By the late 2010s, interviews suggest that his day-to-day relationship with speedrunning had shifted. In a 2019 conversation with streamer Dan Gheesling, Audette spoke about starting speedrunning around 2008, building a career as a mental health professional, and later working for Twitch in a role connected to speedrunning and broadcasting. He also described the mental and emotional toll of long record grinds and the sense of closure that came with achieving certain goals, language that hints at a gradual move away from constant record chasing. 

Today, the official Punch-Out!! leaderboards on Speedrun.com are dominated by newer names like Summoning Salt, whose single-segment and Tyson fight records sit atop categories once held by Sinister1. Audette remains present in the community as a moderator and elder statesman, but his legacy is less about the current top time and more about the foundation he helped lay.

Legacy: Designing The Blueprint For Blindfolded Runs

In retrospect, Scott Audette’s most important contribution is not any single record time but a blueprint.
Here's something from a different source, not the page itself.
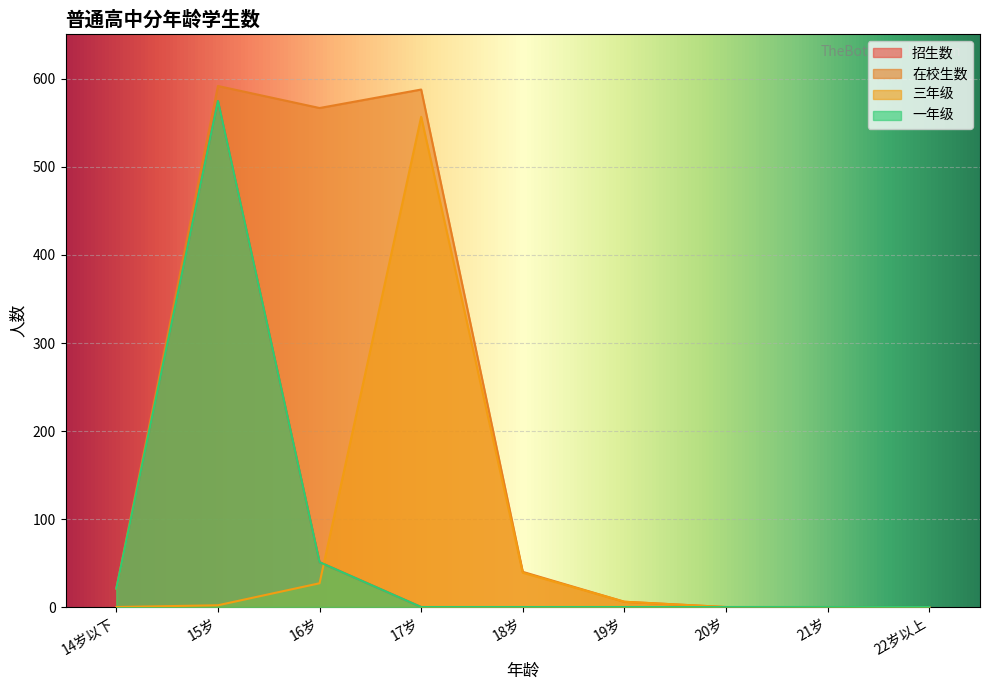

In 招生数, how many points are higher than both neighbors (excluding endpoints)?

1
His AGDQ 2014 Punch-Out!! run showed tens of thousands of viewers that blindfolded runs could be something more than novelty stunts. Guinness World Records grouped his performance with other carefully verified blindfolded feats, putting Punch-Out!! alongside Ocarina of Time’s “child dungeon” challenge and Super Mario World’s blindfolded completions as part of a new class of documented skill displays. Articles from mainstream gaming outlets treated the run as a serious achievement rather than a curiosity, emphasizing the donation thresholds it met and the discipline required to memorize audio cues across an entire game. 

Within the Punch-Out!! community, his routing and consistency helped bridge the gap between early legends and the current era of micro-optimized, tool-assisted-analysis-inspired strategies. Summoning Salt’s later histories position Sinister1 as the runner who carried the mantle of world record holder into the mid-2010s before being surpassed, a necessary step in the chain that eventually produced sub-two-minute Tyson fights and sub-sixteen-minute full-game runs. 

From a broader speedrun history perspective, he occupies a similar place to figures like AndrewG on the platforming side. He arrived early enough to shape how games were run, he stayed long enough to help design how marathons presented those runs to the public, and he left behind a body of work that modern runners still study.

Speedrun Legacy Profile: GOAT Tier Assessment

Within the Speedrun Legacy Profiles framework, Scott “Sinister1” Audette sits in a high but specialized tier.

Across all games and eras, his career does not rest on a long list of multi-decade records or cross-genre dominance. Instead, it is anchored in three pillars: world-class Mike Tyson’s Punch-Out!! times in the early 2010s, pioneering blindfolded play that earned a Guinness record and mainstream attention, and a sustained role as commentator and organizer during GDQ’s formative years.

Taken together, those achievements place him in the upper ranks of NES-era specialists and in the very top tier for blindfolded and exhibition-style speedruns. In a GOAT Tier system that reserves its absolute highest “World Tier” for runners who combined cross-game dominance with long-running world records, Sinister1 fits best as an A-level figure whose influence on Punch-Out!! and blindfolded challenges is disproportionate to the length of his record-holding years.

His blindfolded AGDQ 2014 run remains one of the defining performances in marathon history. His records have been surpassed, but the route he mapped and the stage presence he brought to NES boxing continue to shape how new runners, commentators, and viewers experience Mike Tyson’s Punch-Out!! today.